Türk’ü dağdan taştan sileceğiz, andımızı kaldıracağız, Türk’ü anayasadan çıkartacağız diyenler kim?

Ve bu tartışmalar durup dururken mi çıktı? Karşı fikir dillendirenler niçin marjinal olarak değerlendiriliyor? Demokrasilerde karşı fikirleri söylemek bir haktır, Hakk’ını kullanan kişileri marjinal olarak yorumlamak ne kadar doğrudur? İlim ahlakı nasıl olurda fikrini söyleyeni suçlayıcı bir dil kullanır? Türkiye’ye özgü davranışlar bunlar. Kendi hedef ve programına aykırı düşünceleri susturma gayretleri ancak bizim üniversitelilerimizde vardır. Biz biliriz ki, karşı fikirler rahmettir.

Milliyetçi Hareket Partisi Genel Başkanı Devlet Bahçeli, 5 Ocak 2010 tarihinde yaptığı meclis grup toplantısındaki konuşmasında vurgulamış olduğu husus, ne kadar isabet kaydetmiştir, okurlarımızın dikkatine sunarız; “Türk milletini birbirine düşürmek için kurgulanan sinsi bir oyun hükümet eliyle ve bütün yıkım aktörleri kullanılarak sahnelenmeye çalışılmıştır”. Bu konuşmanın üzerinden üç buçuk yıl geçmiştir ve gelinen yıkım noktası göz önündedir. Sahnelenen oyunun sonunda, PKK elemanları terörist olmaktan çıkarılmış, adeta milli kahraman pozisyonuna evriltilmişlerdir. Liderleri, hem örgütünü rahatlıkla yönetmeye devam etmiş, hem de Kandil ve Suriye’deki uzantılarını istediği gibi yönetebilmiş ve yönlendirebilmiştir. Son günlerde de artık, anayasa yazma raddesine kadar getirilmiştir. Onun düşünceleri alınmadan bir adım dahi atılamamaktadır. Ayrıca, PKK ile mücadele eden askerlerin hemen tamamı terör örgütü üyeliği saçmalığı ile tutuklanarak cezaevlerine konulmuş ve uzun süreli hapis cezalarına çarptırılmışlarıdır. Şimdi Bahçeli’nin 4 yıl önceki sözünü ve Deniz Ülke Hoca’nın paragrafını bir daha okursak, durumun nerelere ve nasıl geldiğini daha iyi fark ederiz.

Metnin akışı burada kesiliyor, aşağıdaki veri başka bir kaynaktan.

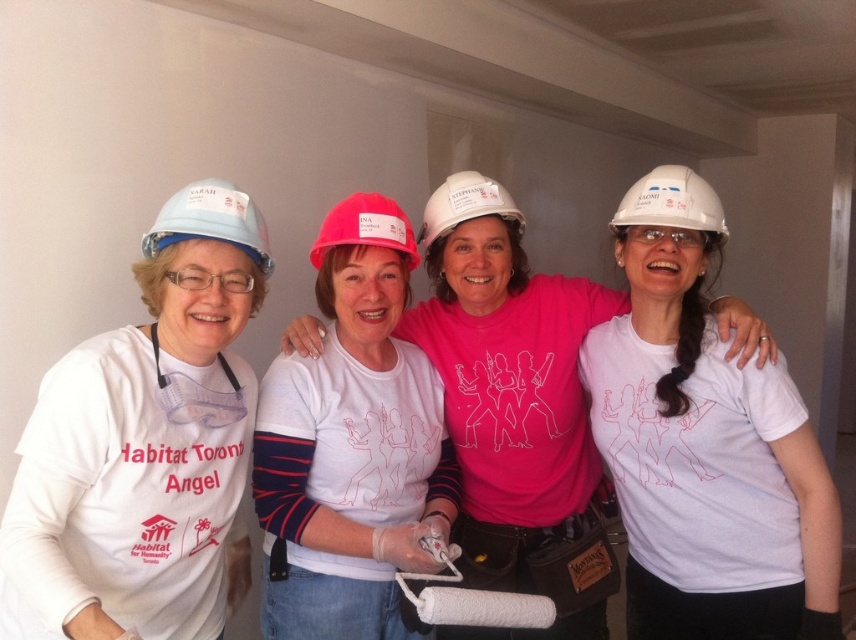
You are a photographer trying to capture a group photo of the volunteers. You want to ensure that both the matte white hard hat at left and the white matte hard hat at center are visible in the frame. Based on their positions, which hard hat should you position closer to the left side of the camera frame?

The matte white hard hat at left is to the left of the white matte hard hat at center, so you should position the matte white hard hat at left closer to the left side of the camera frame to ensure both are visible.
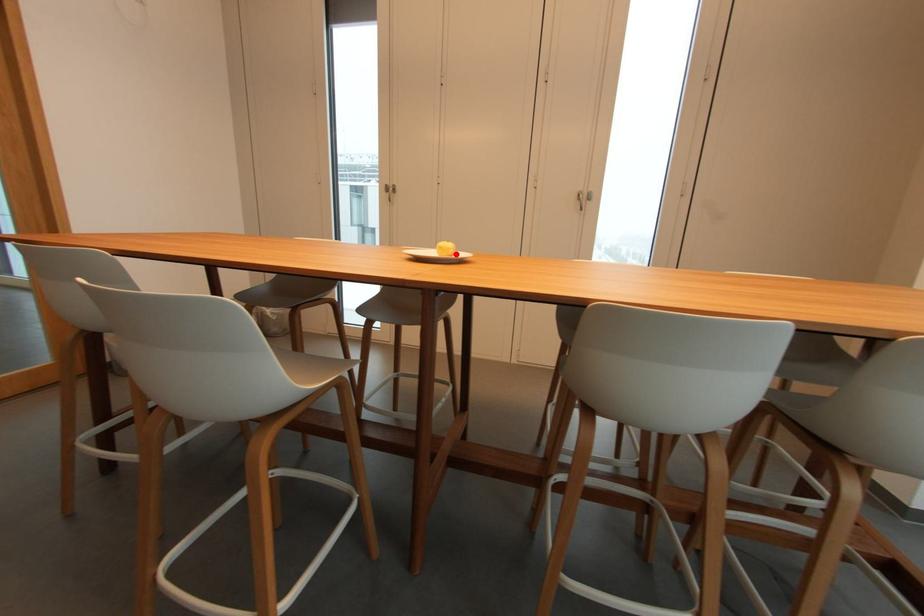
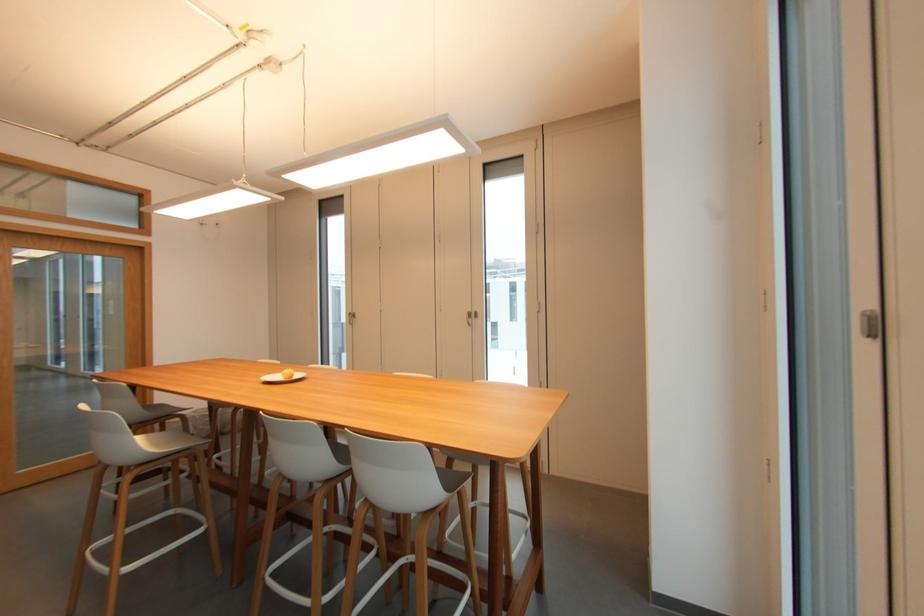
Locate, in the second image, the point that corresponds to the highlighted location in the first image.

(296, 377)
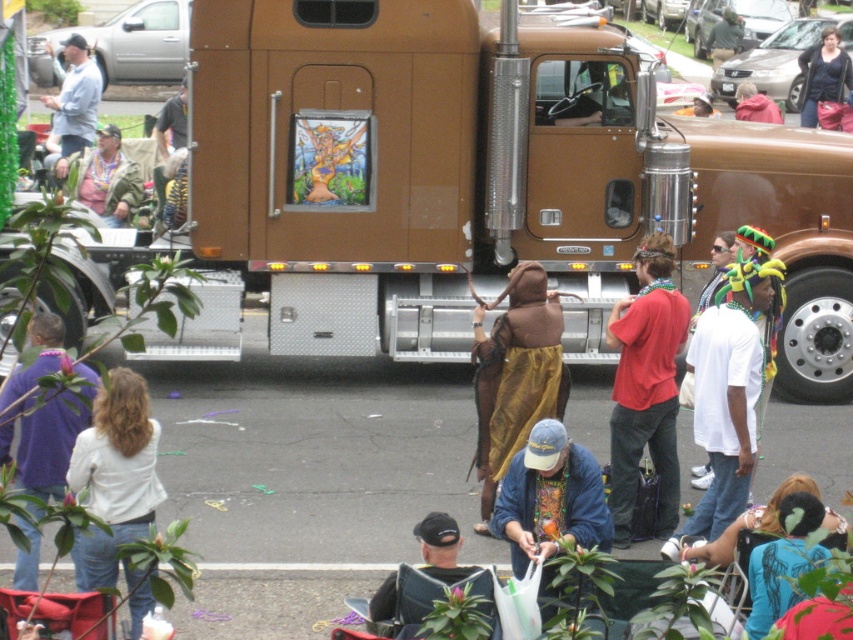
Question: Estimate the real-world distances between objects in this image. Which object is closer to the dark blue sweater at center?

Choices:
 (A) brown fabric at center
 (B) dark blue baseball cap at center
 (C) white fabric jacket at lower left

Answer: (A)

Question: Is blue t-shirt at lower right bigger than light blue denim jacket at upper left?

Choices:
 (A) yes
 (B) no

Answer: (B)

Question: Which point is closer to the camera?

Choices:
 (A) (793, 550)
 (B) (743, 106)
 (C) (289, 52)
 (D) (33, 417)

Answer: (A)

Question: Is white cotton shirt at center-right positioned in front of brushed metal jacket at upper left?

Choices:
 (A) no
 (B) yes

Answer: (B)

Question: Which object appears farthest from the camera in this image?

Choices:
 (A) blue t-shirt at lower right
 (B) brushed metal jacket at upper left

Answer: (B)

Question: Is brown metallic trailer truck at center closer to the viewer compared to blue t-shirt at lower right?

Choices:
 (A) yes
 (B) no

Answer: (B)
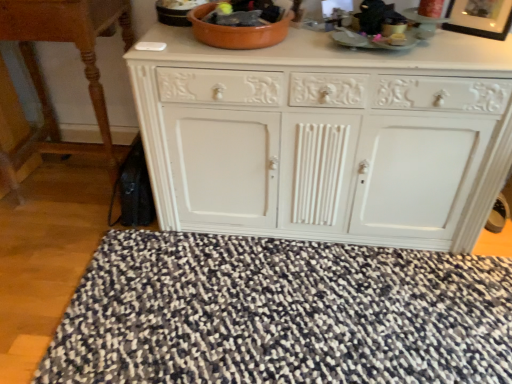
Where is `vacant area that is in front of white painted wood cabinet at center`? This screenshot has width=512, height=384. vacant area that is in front of white painted wood cabinet at center is located at coordinates (320, 309).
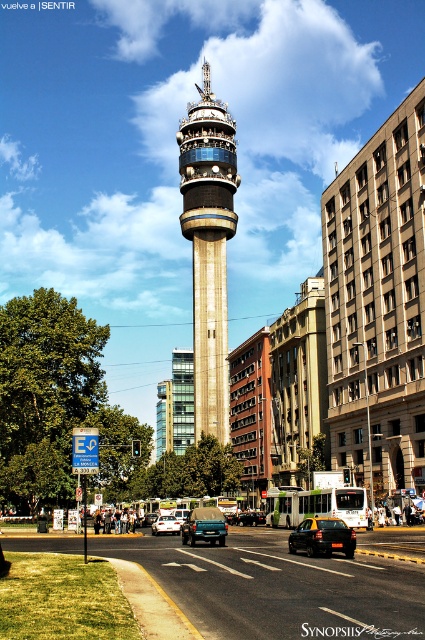
You are standing at the base of the tall tower and want to park your metallic silver sedan at center. The parking spot you want is located at coordinates 0.820, 0.391. Is your car already parked in the desired spot?

The metallic silver sedan at center is already parked at the coordinates [166,524], so yes, it is in the desired parking spot.

You are a city planner evaluating the central plaza. The matte glass control tower at center and the black matte car at center are both in the central area. Which object occupies more space in the plaza?

The matte glass control tower at center has a larger size compared to the black matte car at center, so it occupies more space in the plaza.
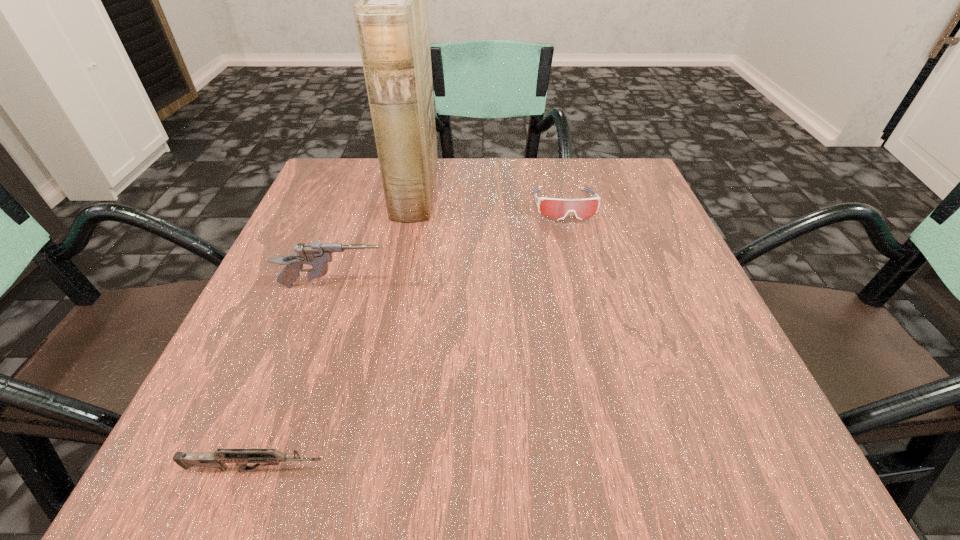
At what (x,y) coordinates should I click in order to perform the action: click on vacant area that lies between the second tallest object and the shorter gun. Please return your answer as a coordinate pair (x, y). This screenshot has height=540, width=960. Looking at the image, I should click on (295, 378).

Find the location of a particular element. The height and width of the screenshot is (540, 960). empty space between the rightmost object and the second nearest object is located at coordinates (449, 246).

The width and height of the screenshot is (960, 540). Find the location of `unoccupied position between the tallest object and the rightmost object`. unoccupied position between the tallest object and the rightmost object is located at coordinates (490, 198).

This screenshot has height=540, width=960. Identify the location of empty space that is in between the goggles and the third farthest object. (449, 246).

You are a GUI agent. You are given a task and a screenshot of the screen. Output one action in this format:
    pyautogui.click(x=<x>, y=<y>)
    Task: Click on the object that ranks as the third closest to the goggles
    This screenshot has width=960, height=540.
    Given the screenshot: What is the action you would take?
    pyautogui.click(x=217, y=460)

At what (x,y) coordinates should I click in order to perform the action: click on object that stands as the closest to the rightmost object. Please return your answer as a coordinate pair (x, y). The image size is (960, 540). Looking at the image, I should click on (x=391, y=18).

The image size is (960, 540). I want to click on blank space that satisfies the following two spatial constraints: 1. on the front-facing side of the rightmost object; 2. at the barrel of the third farthest object, so click(x=585, y=287).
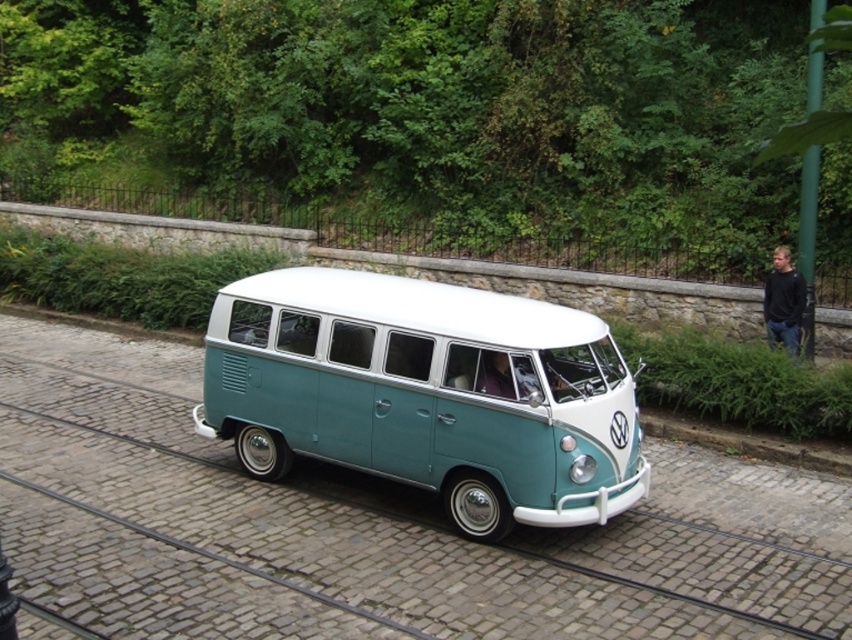
Question: Which object appears closest to the camera in this image?

Choices:
 (A) teal matte van at center
 (B) black cotton shirt at right

Answer: (A)

Question: Observing the image, what is the correct spatial positioning of metal train track at center in reference to teal matte van at center?

Choices:
 (A) left
 (B) right

Answer: (A)

Question: Estimate the real-world distances between objects in this image. Which object is closer to the metal train track at center?

Choices:
 (A) black cotton shirt at right
 (B) teal matte van at center

Answer: (B)

Question: Which point is closer to the camera taking this photo?

Choices:
 (A) (611, 612)
 (B) (786, 289)
 (C) (278, 397)

Answer: (A)

Question: Does metal train track at center have a smaller size compared to teal matte van at center?

Choices:
 (A) yes
 (B) no

Answer: (B)

Question: Is metal train track at center smaller than black cotton shirt at right?

Choices:
 (A) no
 (B) yes

Answer: (A)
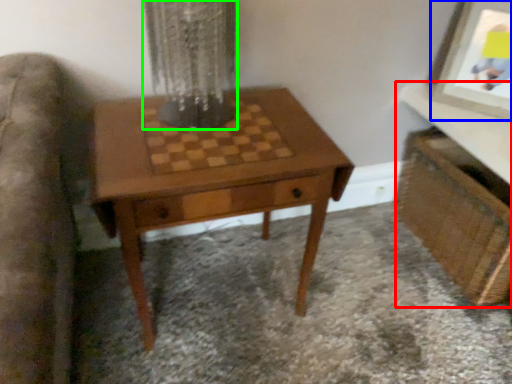
Question: Which is farther away from vanity (highlighted by a red box)? picture frame (highlighted by a blue box) or glass vase (highlighted by a green box)?

Choices:
 (A) picture frame
 (B) glass vase

Answer: (B)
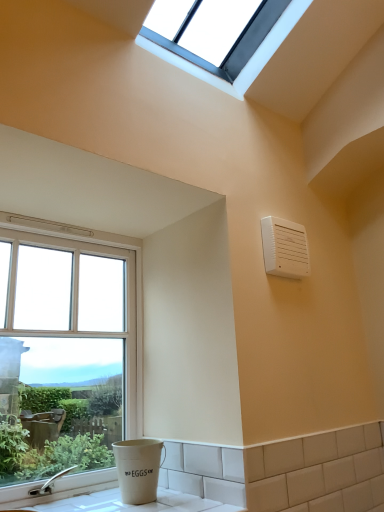
Identify the location of clear glass window at left, marked as the 2th window in a top-to-bottom arrangement. (69, 348).

Image resolution: width=384 pixels, height=512 pixels. What are the coordinates of `white plastic air conditioning unit at upper right` in the screenshot? It's located at (284, 248).

You are a GUI agent. You are given a task and a screenshot of the screen. Output one action in this format:
    pyautogui.click(x=<x>, y=<y>)
    Task: Click on the clear glass window at left, placed as the first window when sorted from bottom to top
    
    Given the screenshot: What is the action you would take?
    pyautogui.click(x=69, y=348)

Which is more to the left, clear glass window at left, marked as the 2th window in a top-to-bottom arrangement, or clear glass window at upper center, the first window positioned from the top?

clear glass window at left, marked as the 2th window in a top-to-bottom arrangement.

Which is behind, clear glass window at left, marked as the 2th window in a top-to-bottom arrangement, or clear glass window at upper center, positioned as the 2th window in left-to-right order?

clear glass window at left, marked as the 2th window in a top-to-bottom arrangement, is more distant.

Which point is more distant from viewer, (80, 440) or (255, 63)?

The point (255, 63) is behind.

Is clear glass window at left, placed as the 2th window when sorted from right to left, bigger than clear glass window at upper center, the 2th window in the bottom-to-top sequence?

No.

From the image's perspective, is clear glass window at upper center, the 1th window positioned from the right, above or below white plastic air conditioning unit at upper right?

Based on their image positions, clear glass window at upper center, the 1th window positioned from the right, is located above white plastic air conditioning unit at upper right.

Considering the relative sizes of clear glass window at upper center, the 1th window positioned from the right, and white plastic air conditioning unit at upper right in the image provided, is clear glass window at upper center, the 1th window positioned from the right, thinner than white plastic air conditioning unit at upper right?

No.

Is clear glass window at upper center, positioned as the 2th window in left-to-right order, far from white plastic air conditioning unit at upper right?

No, clear glass window at upper center, positioned as the 2th window in left-to-right order, is not far away from white plastic air conditioning unit at upper right.

From a real-world perspective, is white ceramic counter top at lower left on clear glass window at upper center, the 1th window positioned from the right?

No, from a real-world perspective, white ceramic counter top at lower left is not on top of clear glass window at upper center, the 1th window positioned from the right.

From the image's perspective, between white ceramic counter top at lower left and clear glass window at upper center, the 2th window in the bottom-to-top sequence, who is located below?

From the image's view, white ceramic counter top at lower left is below.

Would you say white ceramic counter top at lower left is inside or outside clear glass window at upper center, the first window positioned from the top?

white ceramic counter top at lower left is located beyond the bounds of clear glass window at upper center, the first window positioned from the top.

Is there a large distance between white ceramic counter top at lower left and clear glass window at upper center, the first window positioned from the top?

white ceramic counter top at lower left is far away from clear glass window at upper center, the first window positioned from the top.

I want to click on air conditioning below the clear glass window at upper center, the 1th window positioned from the right (from the image's perspective), so click(284, 248).

Considering the sizes of objects white plastic air conditioning unit at upper right and clear glass window at upper center, positioned as the 2th window in left-to-right order, in the image provided, who is smaller, white plastic air conditioning unit at upper right or clear glass window at upper center, positioned as the 2th window in left-to-right order,?

Smaller between the two is white plastic air conditioning unit at upper right.

How far apart are white plastic air conditioning unit at upper right and clear glass window at upper center, the 1th window positioned from the right?

white plastic air conditioning unit at upper right and clear glass window at upper center, the 1th window positioned from the right, are 25.61 inches apart.

Can you confirm if white plastic air conditioning unit at upper right is positioned to the left of clear glass window at upper center, positioned as the 2th window in left-to-right order?

Incorrect, white plastic air conditioning unit at upper right is not on the left side of clear glass window at upper center, positioned as the 2th window in left-to-right order.

Which point is more distant from viewer, (102, 498) or (20, 400)?

The point (20, 400) is farther from the camera.

Does white ceramic counter top at lower left have a greater height compared to clear glass window at left, placed as the 2th window when sorted from right to left?

No, white ceramic counter top at lower left is not taller than clear glass window at left, placed as the 2th window when sorted from right to left.

From a real-world perspective, is white ceramic counter top at lower left below clear glass window at left, the 1th window in the left-to-right sequence?

Yes, from a real-world perspective, white ceramic counter top at lower left is below clear glass window at left, the 1th window in the left-to-right sequence.

Is white ceramic counter top at lower left facing towards clear glass window at left, placed as the 2th window when sorted from right to left?

No, white ceramic counter top at lower left is not oriented towards clear glass window at left, placed as the 2th window when sorted from right to left.

Looking at their sizes, would you say clear glass window at upper center, the first window positioned from the top, is wider or thinner than white ceramic counter top at lower left?

Clearly, clear glass window at upper center, the first window positioned from the top, has more width compared to white ceramic counter top at lower left.

Considering the positions of points (292, 15) and (86, 497), is point (292, 15) closer to camera compared to point (86, 497)?

No, it is not.

Is clear glass window at upper center, the 1th window positioned from the right, to the left or to the right of white ceramic counter top at lower left in the image?

clear glass window at upper center, the 1th window positioned from the right, is to the right of white ceramic counter top at lower left.

Would you consider clear glass window at upper center, the 2th window in the bottom-to-top sequence, to be distant from white ceramic counter top at lower left?

Yes, clear glass window at upper center, the 2th window in the bottom-to-top sequence, is far from white ceramic counter top at lower left.

Between white plastic air conditioning unit at upper right and white ceramic counter top at lower left, which one has smaller width?

With smaller width is white plastic air conditioning unit at upper right.

Is white plastic air conditioning unit at upper right not within white ceramic counter top at lower left?

That's correct, white plastic air conditioning unit at upper right is outside of white ceramic counter top at lower left.

Is white plastic air conditioning unit at upper right positioned far away from white ceramic counter top at lower left?

They are positioned close to each other.

Is white plastic air conditioning unit at upper right aimed at white ceramic counter top at lower left?

No, white plastic air conditioning unit at upper right is not aimed at white ceramic counter top at lower left.

Find the location of a particular element. This screenshot has height=512, width=384. window on the left of the clear glass window at upper center, the first window positioned from the top is located at coordinates (69, 348).

Where is `air conditioning behind the clear glass window at upper center, positioned as the 2th window in left-to-right order`? air conditioning behind the clear glass window at upper center, positioned as the 2th window in left-to-right order is located at coordinates (284, 248).

Based on their spatial positions, is white plastic air conditioning unit at upper right or clear glass window at upper center, the 2th window in the bottom-to-top sequence, further from clear glass window at left, the 1th window in the left-to-right sequence?

Based on the image, clear glass window at upper center, the 2th window in the bottom-to-top sequence, appears to be further to clear glass window at left, the 1th window in the left-to-right sequence.

In the scene shown: From the image, which object appears to be farther from clear glass window at upper center, the first window positioned from the top, white ceramic counter top at lower left or white plastic air conditioning unit at upper right?

Among the two, white ceramic counter top at lower left is located further to clear glass window at upper center, the first window positioned from the top.

Looking at the image, which one is located closer to white plastic air conditioning unit at upper right, white ceramic counter top at lower left or clear glass window at upper center, the 2th window in the bottom-to-top sequence?

clear glass window at upper center, the 2th window in the bottom-to-top sequence, is closer to white plastic air conditioning unit at upper right.

Based on their spatial positions, is clear glass window at upper center, the first window positioned from the top, or white ceramic counter top at lower left closer to white plastic air conditioning unit at upper right?

Based on the image, clear glass window at upper center, the first window positioned from the top, appears to be nearer to white plastic air conditioning unit at upper right.

Estimate the real-world distances between objects in this image. Which object is closer to clear glass window at upper center, the 1th window positioned from the right, white ceramic counter top at lower left or clear glass window at left, marked as the 2th window in a top-to-bottom arrangement?

The object closer to clear glass window at upper center, the 1th window positioned from the right, is clear glass window at left, marked as the 2th window in a top-to-bottom arrangement.

Estimate the real-world distances between objects in this image. Which object is closer to white ceramic counter top at lower left, clear glass window at left, marked as the 2th window in a top-to-bottom arrangement, or clear glass window at upper center, the 2th window in the bottom-to-top sequence?

clear glass window at left, marked as the 2th window in a top-to-bottom arrangement.

From the picture: Looking at the image, which one is located further to white ceramic counter top at lower left, white plastic air conditioning unit at upper right or clear glass window at left, placed as the 2th window when sorted from right to left?

The object further to white ceramic counter top at lower left is white plastic air conditioning unit at upper right.

Considering their positions, is white ceramic counter top at lower left positioned further to white plastic air conditioning unit at upper right than clear glass window at left, placed as the first window when sorted from bottom to top?

The object further to white plastic air conditioning unit at upper right is white ceramic counter top at lower left.

What are the coordinates of `window between clear glass window at upper center, the 2th window in the bottom-to-top sequence, and white ceramic counter top at lower left, in the vertical direction` in the screenshot? It's located at (69, 348).

Image resolution: width=384 pixels, height=512 pixels. I want to click on counter top situated between clear glass window at left, the 1th window in the left-to-right sequence, and white plastic air conditioning unit at upper right from left to right, so click(x=136, y=505).

This screenshot has height=512, width=384. In order to click on air conditioning between clear glass window at upper center, the 2th window in the bottom-to-top sequence, and clear glass window at left, the 1th window in the left-to-right sequence, vertically in this screenshot , I will do `click(284, 248)`.

Identify the location of air conditioning between clear glass window at upper center, positioned as the 2th window in left-to-right order, and white ceramic counter top at lower left vertically. (284, 248).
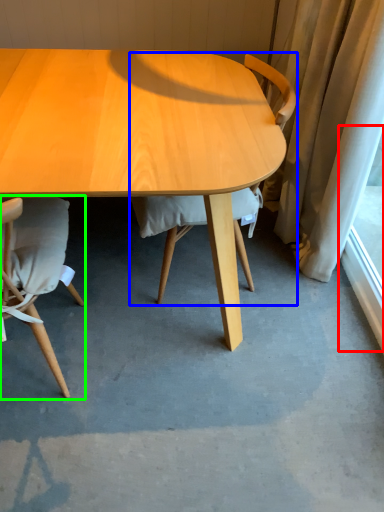
Question: Which object is the closest to the window screen (highlighted by a red box)? Choose among these: chair (highlighted by a blue box) or chair (highlighted by a green box).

Deniz Hoca Bahçeli’yi övmek (aslında bir hakkı teslim etmek) adına, ‘sokakların hareketlenmemesini’ Bahçeli’nin sağladığını söylüyor. Doğrudur. Lakin salt sokaklar değil Ülkücü Hareketin derdi. Borçların bini aşması, dış politikanın yerlerde sürünmesi, etrafımızda bir tek bile dostumuzun kalmaması, iç politikada ve devlet idaresinde adam kayırmaların, iltimasın yaşanması gibi, yapılan ihanete varan idari, siyasi oyunları anlamak, idrak etmek ve taraftarlarını uyandırmak, uyanık kalmalarını sağlamak bile bu devirlerde yapılacak önemli hizmetlerdendir. MHPlileri uyanık tutmak, sokaklara çıkmakla eşdeğerde bir hizmettir. Zaten sokaklara çıkmanın amacı da taraftarını diri tutmaktır. Bu başarılmış mıdır? Sorusuna bendeniz gönül rahatlığı ile evet diyemiyorum, ancak eksik de olsa değerli çalışmaları basından izleyebiliyoruz. Nitekim 9 bölgede yapılması kararı verilen mitinglerin 5’incisi Konya’da yapılmış ve Televizyonlardan yayınlanmamasına ve iktidar mensuplarının bu mitinglerle aynı güne rastlayan kendilerince önemli etkinlikler düzenlemelerine karşılık, halkın arasında dilden dile söylenen miting ve konuları hareket mensuplarını diri tutmuş ve birlikteliği sağlamlaştırmıştır.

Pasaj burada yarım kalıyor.